▼▼▼

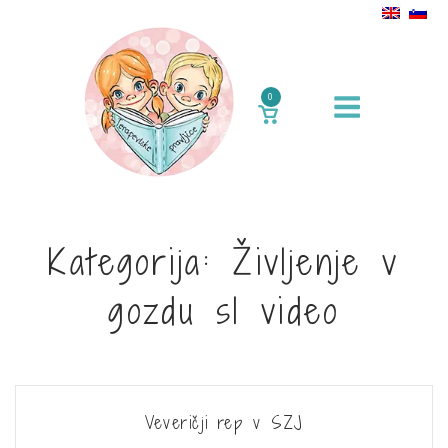
Skok
na
vsebino
Meni
0
POGLEJ
KOŠARICO
Kategorija:
Življenje v
gozdu sl video
Veveričji rep v SZJ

▲▲▲

WRITTEN TASK:
Leaving out the pictures, print every record exactly as written.

RESPONSE AREA:
Skok
na
vsebino
Meni
0
POGLEJ
KOŠARICO
Kategorija:
Življenje v
gozdu sl video
Veveričji rep v SZJ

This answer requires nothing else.